The Anglo-Ethiopian Society
Book Review - Ethiopia in Mengistu's Final Years - Volume 1, The Derg in Decline
Paul B. Henze
Reviewer - Richard Snailham
Paul Henze’s first acquaintance with Ethiopia more or less coincided with mine. As younger men we went there in the 1960s, he as a diplomat, I as member of a couple of expedition teams. Then the correlation ended. I never wanted to hazard a visit there while Ethiopia under the Derg and Mengistu Haile Mariam succumbed to the baleful influence of Marxism and travel there became increasingly difficult (only easy for Russians, East Europeans and Cubans). Paul Henze, however, continued to have several opportunities between 1977 and the fall of the Derg. He seized them all.
President Carter first sent him there to try to moderate Mengistu’s Stalinist tendencies and again in 1978 to improve relations between the USA and Ethiopia. Both attempts failed. More amazingly than this, however, is the fact that as a private citizen after 1980, researching and writing about Ethiopia, Henze was able to make a series of seven more visits, accompanied each time by minders but nevertheless encouraged by the regime, to many parts of Ethiopia, including even war-torn Eritrea. His findings on these trips form the substance of this excellent book.

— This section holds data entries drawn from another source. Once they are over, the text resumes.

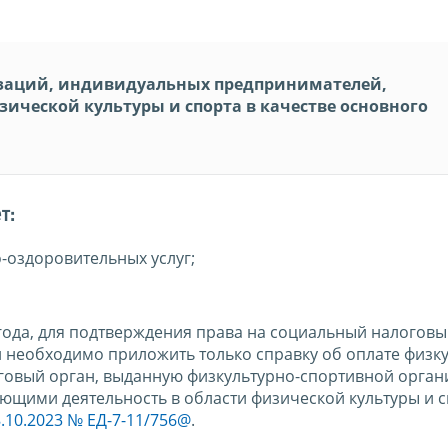
изаций, индивидуальных предпринимателей,
ической культуры и спорта в качестве основного
т:
-оздоровительных услуг;
 года, для подтверждения права на социальный налоговы
 необходимо приложить только справку об оплате физку
оговый орган, выданную физкультурно-спортивной орган
щими деятельность в области физической культуры и с
.10.2023 № ЕД-7-11/756@
.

The first section — of 60 or so pages — is a general account of how the Derg came to power and quite soon got into difficulties both internal and external. The second section — the bulk of this first volume of two — is a record, based on his diaries, of the visits he made to Arsi, Harar, Kefa and Welega in 1984, 1987 and 1988.
Henze’s interests are primarily economic and his journeys were mostly to State Farms and Resettlement sites where his questioning of the apparatchiks was fair but relentless. It was clear that several of them, while mouthing socialist dogma, were privately disenchanted with Mengistu and his bureaucrats, who bombarded them with well-meaning but often wrong-headed directives. Where things were running well Henze gives them due credit, but his prevailing reaction is one of doubt, dismay, even sadness that such potential for prosperity in such a fertile land was never widely fulfilled.
He is an acute observer of other non-economic indicators of socialist folly as for example the proliferation of often tatty billboards with their banal political encouragements or the stern features of Marx, Engels, Lenin and Mengistu; the pointless triumphal arches at the entrances to towns; and the idiocy of the villagization programme, which brought country-folk, generally against their will, from their isolated tukuls into regimented lines of dwellings, easily controlled by the Workers’ Party cadres but unhelpfully far from their fields, and very often still underprovided with schools and clinics.
Despite the continuing need for foreign food aid, on a scale almost paralleling today’s to Zimbabwe, the Derg’s apparatchiks parroted their hopeful statistics to suggest that all was well in the best of all possible worlds. I was reminded of my own experiences in China in the late 1970s where I sat in deep armchairs with mugs of green tea at my elbow and dutifully noted down the reams of meaningless production figures (probably bogus) which the Chairman of the Revolutionary Committee (Factory Manager to us) would trot out. Paul Henze suffered several such sessions at State Farms, Children’s Homes and the like and my only small cavil in an otherwise very informative and readable book is that he has included most of these mesmerising figures in the text.
Ethiopia in Megistu's Final Years - Volume 1, The Derg in Decline by Paul B. Henze, published by Shama Books, Addis Ababa, 2007.